- Instructions for the task:
Count the lines in the material below that contain the string "series", treating uppercase and lowercase as different, and give only the number.

- Record extracts:
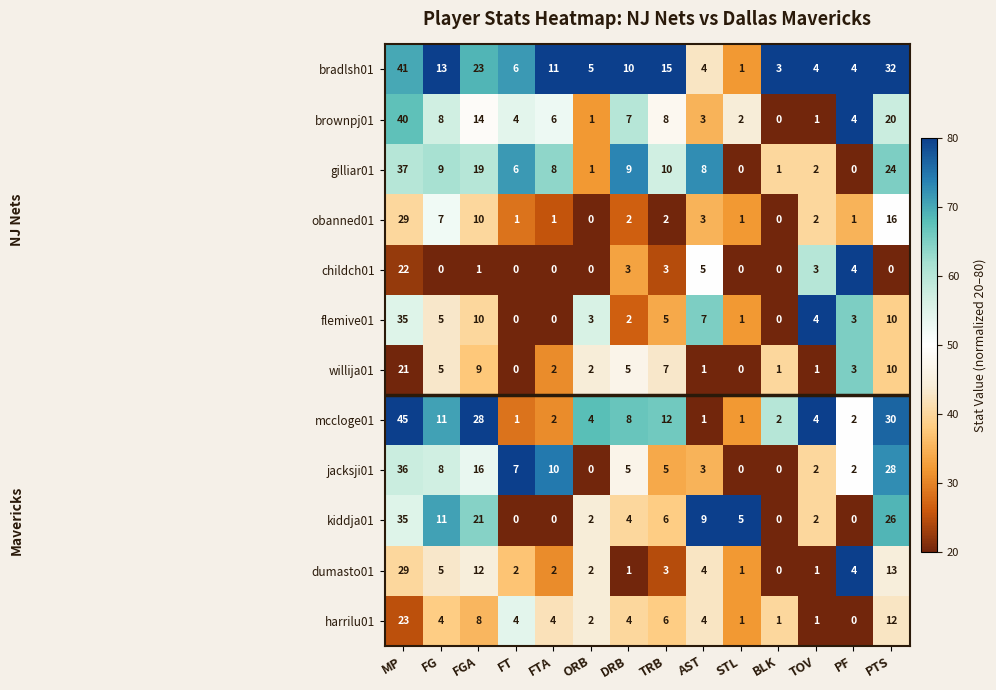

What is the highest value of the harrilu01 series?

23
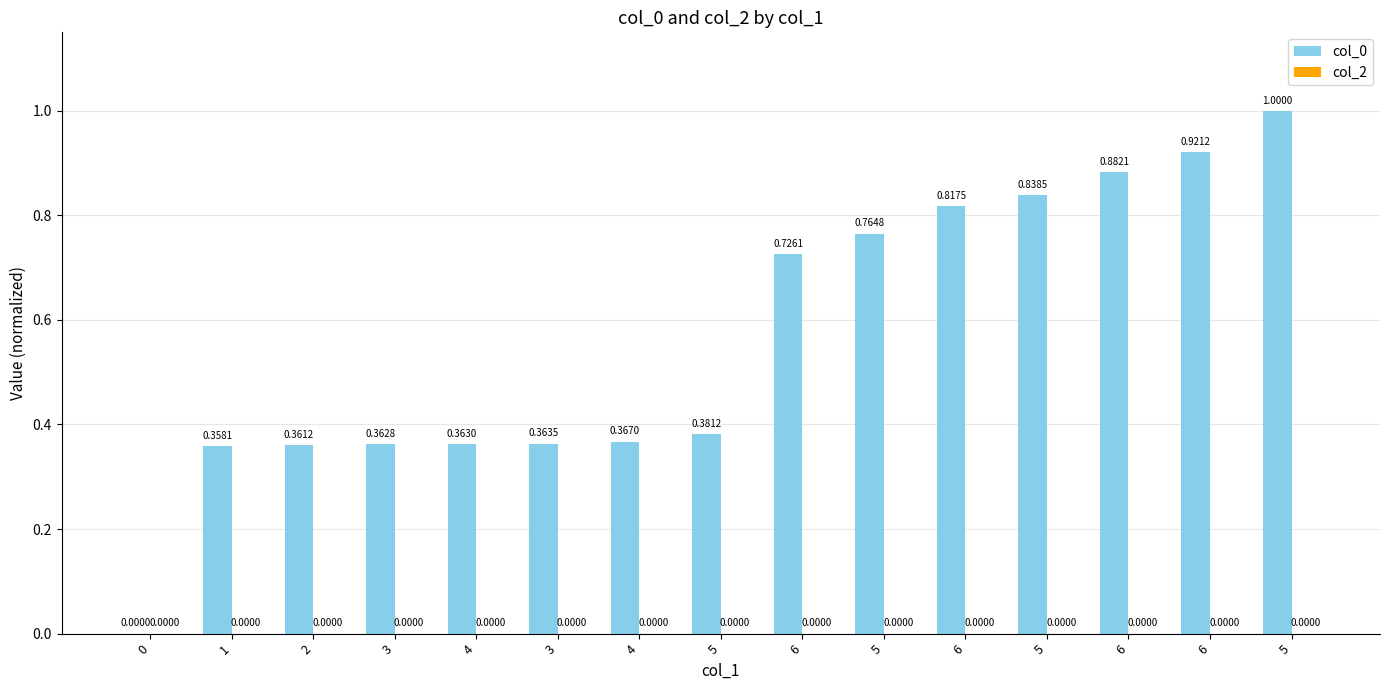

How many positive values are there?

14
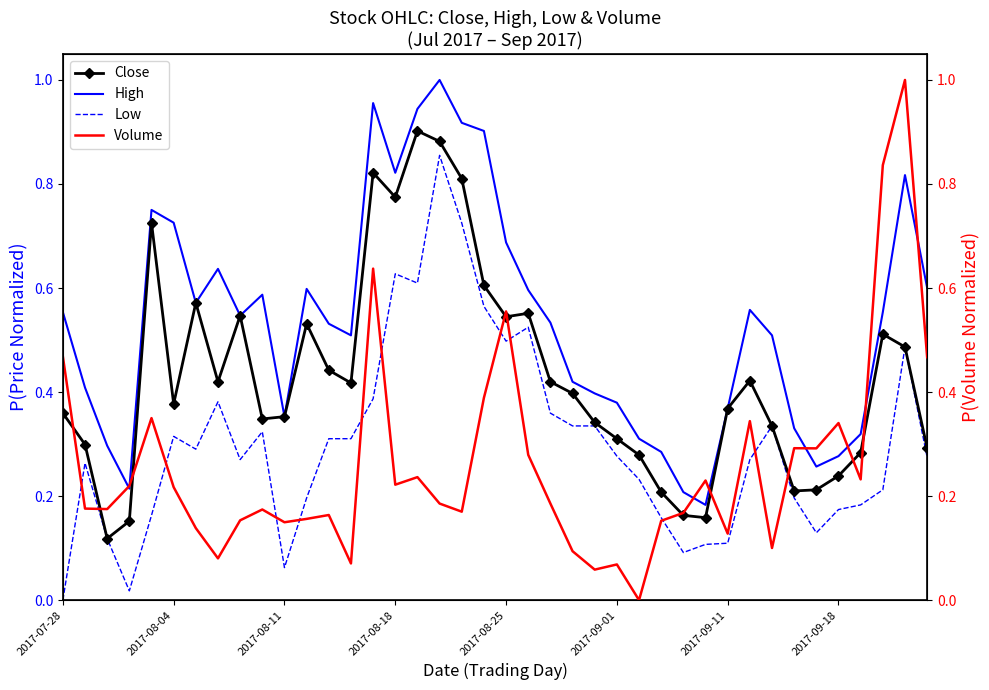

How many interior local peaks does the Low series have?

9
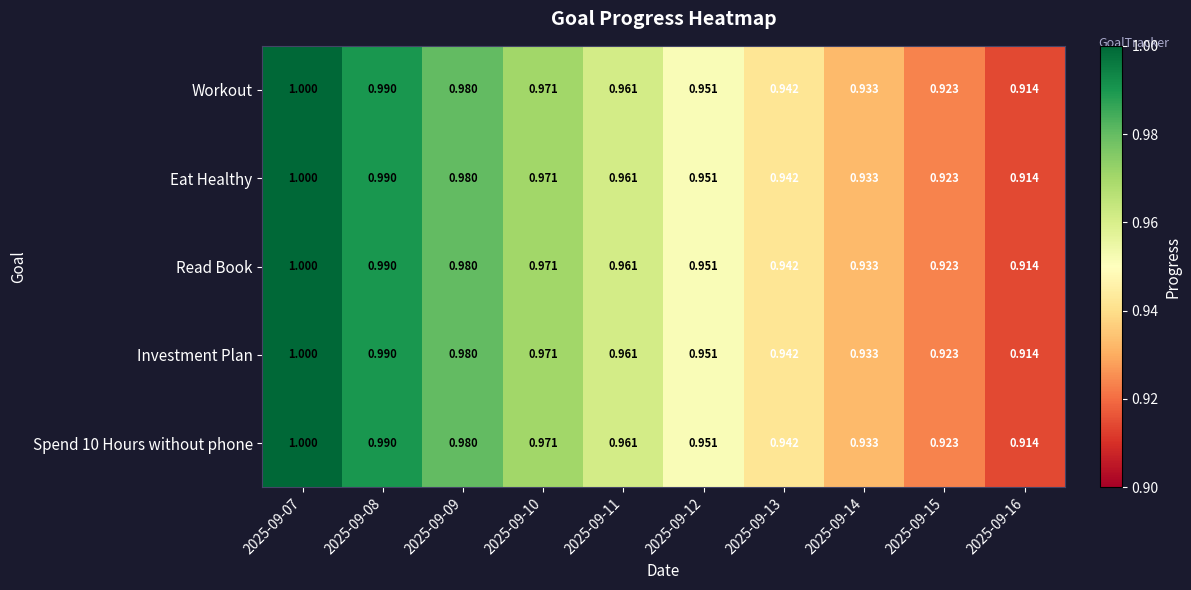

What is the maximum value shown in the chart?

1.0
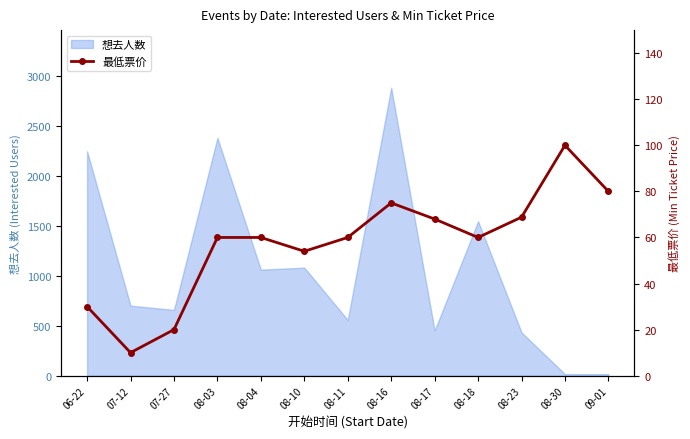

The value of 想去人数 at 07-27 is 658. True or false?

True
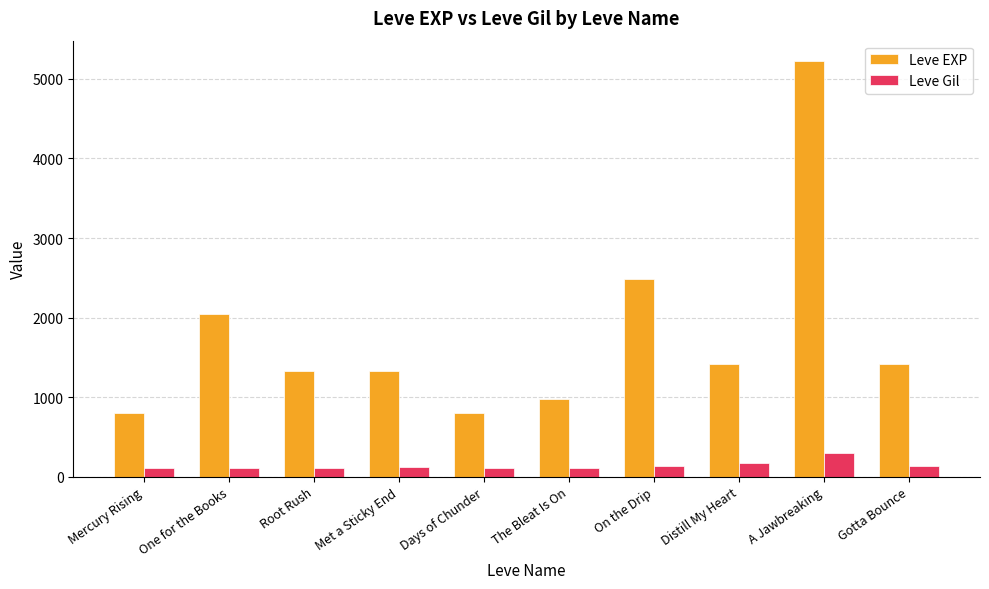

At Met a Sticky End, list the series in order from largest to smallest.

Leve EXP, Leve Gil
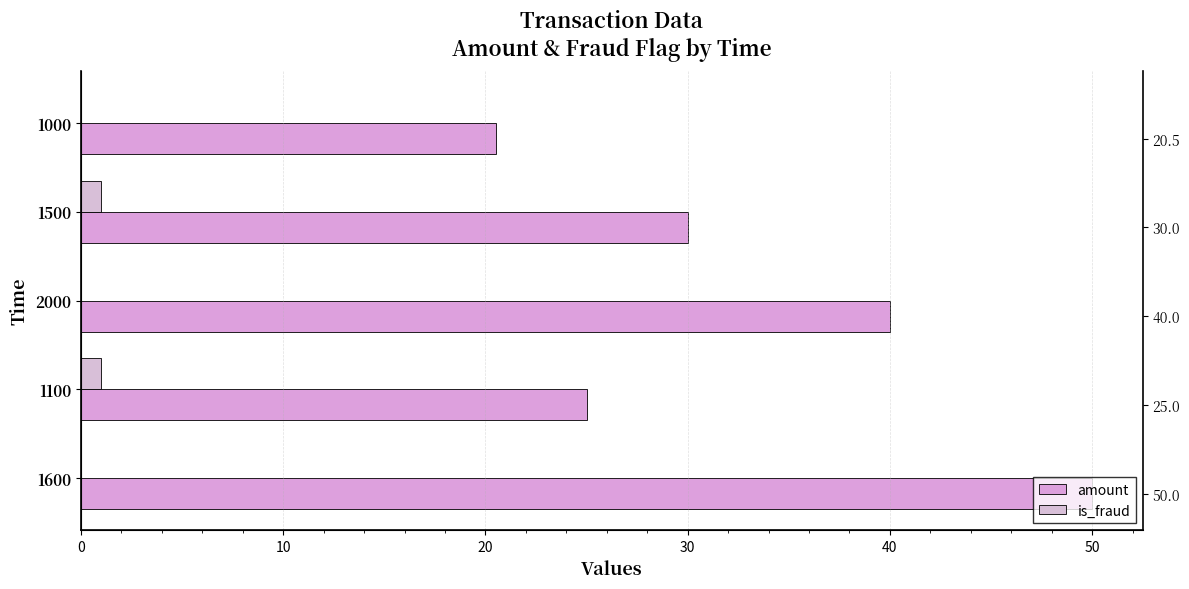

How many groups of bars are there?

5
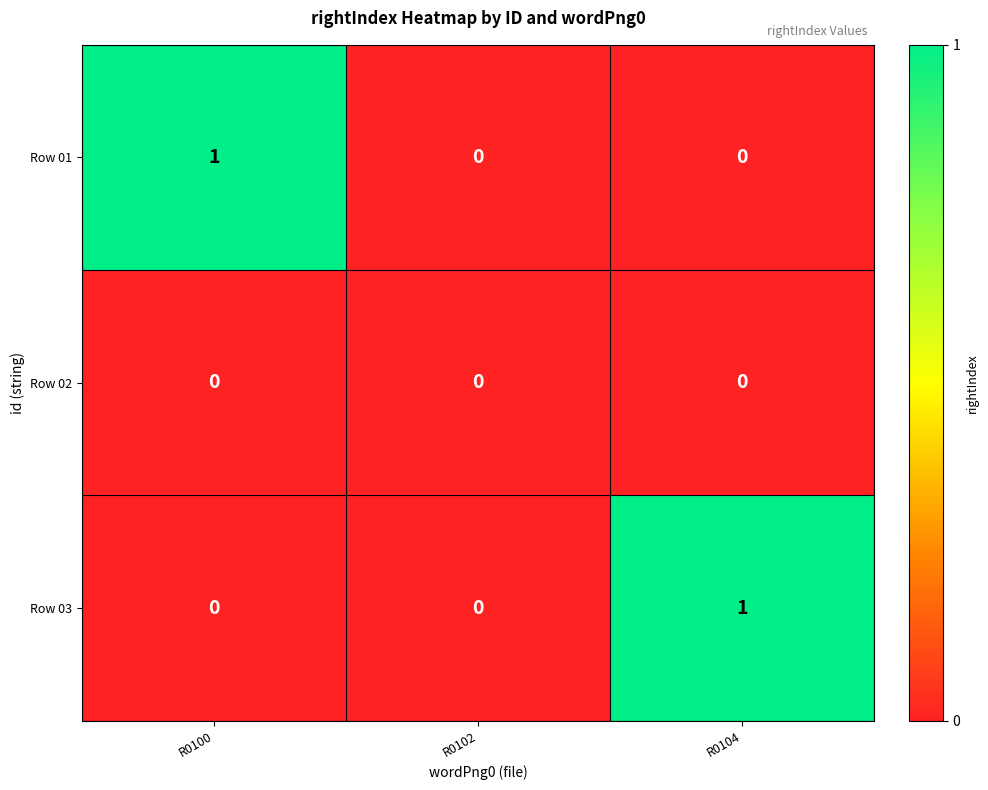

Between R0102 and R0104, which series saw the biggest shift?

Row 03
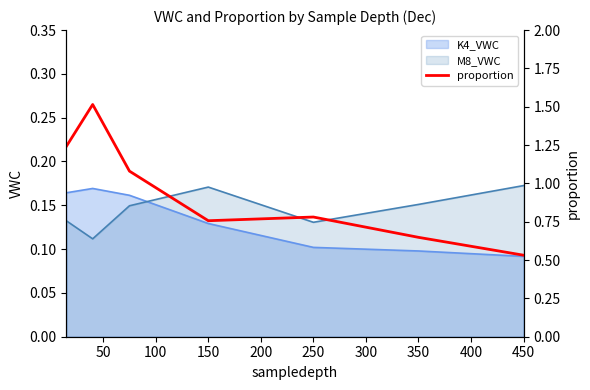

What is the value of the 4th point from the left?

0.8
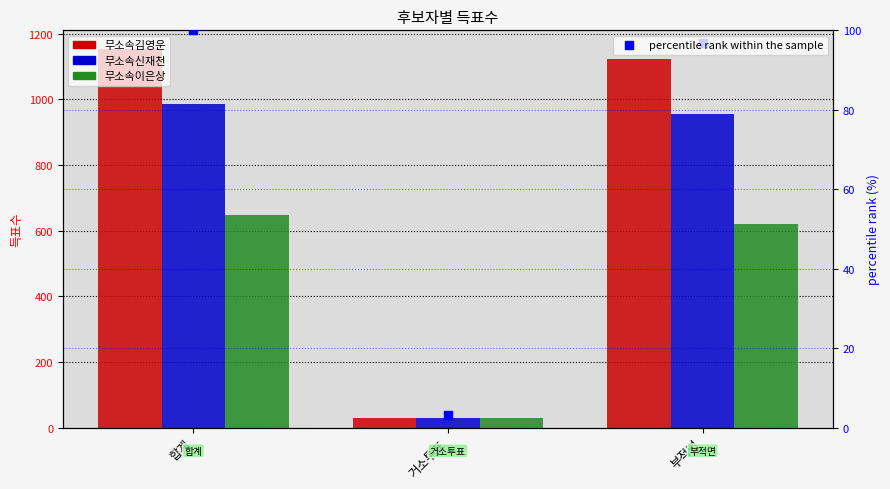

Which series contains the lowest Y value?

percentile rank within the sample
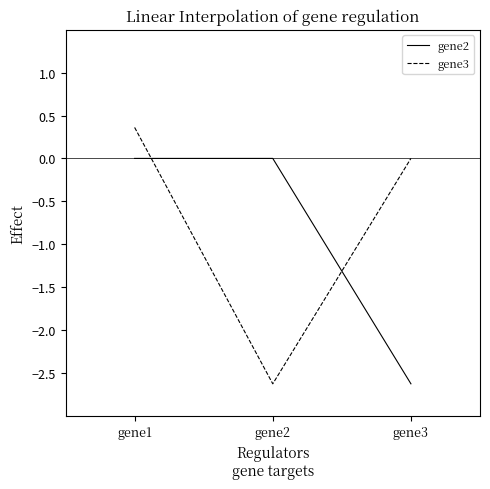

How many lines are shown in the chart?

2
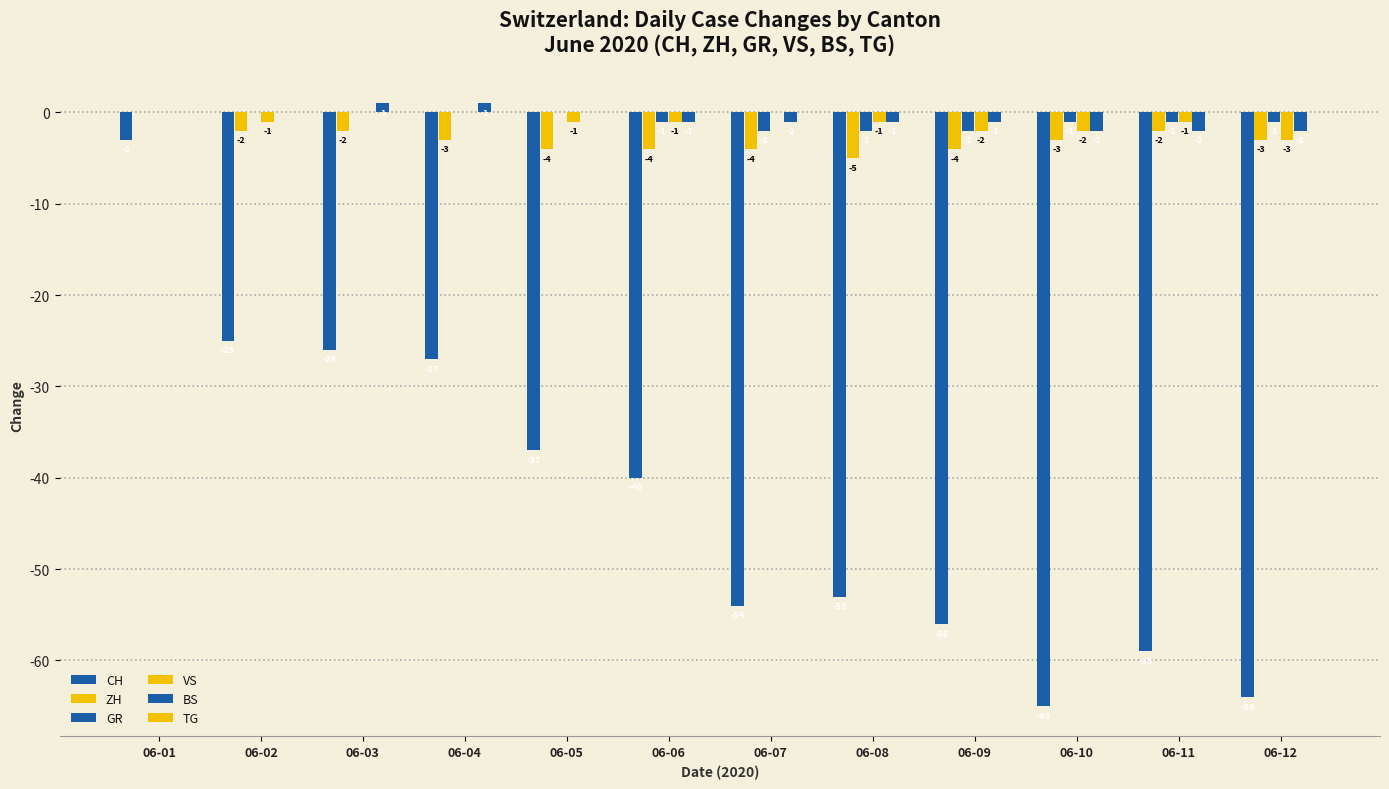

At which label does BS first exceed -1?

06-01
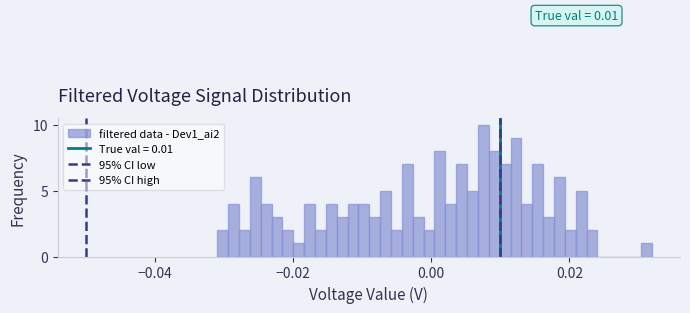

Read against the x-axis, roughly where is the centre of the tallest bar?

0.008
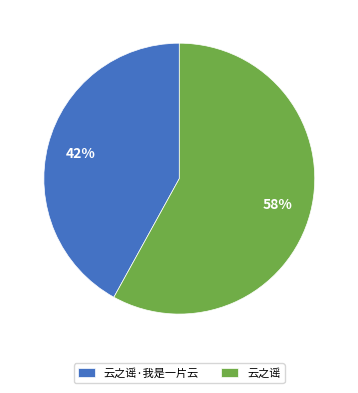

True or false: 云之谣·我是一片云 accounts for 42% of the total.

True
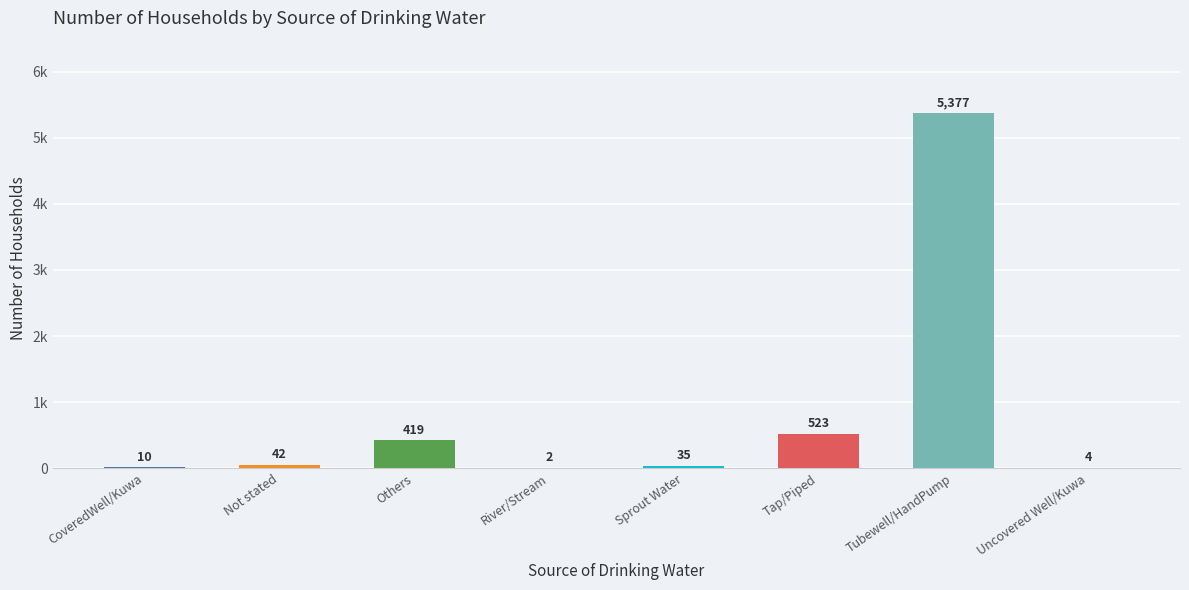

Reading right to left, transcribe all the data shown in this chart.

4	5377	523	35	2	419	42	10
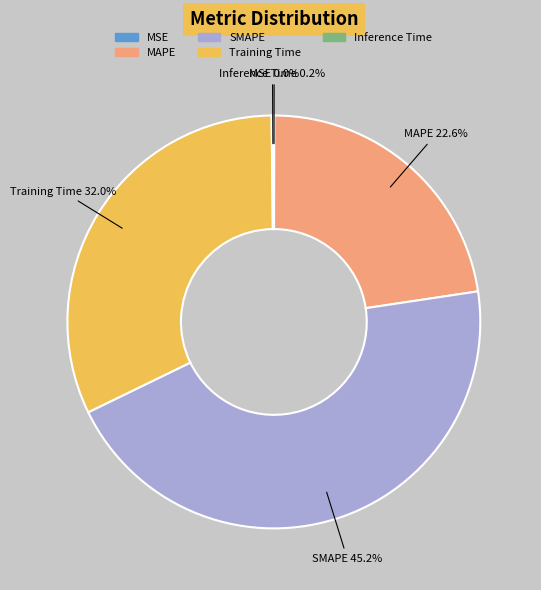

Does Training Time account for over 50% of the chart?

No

- Answer below:
5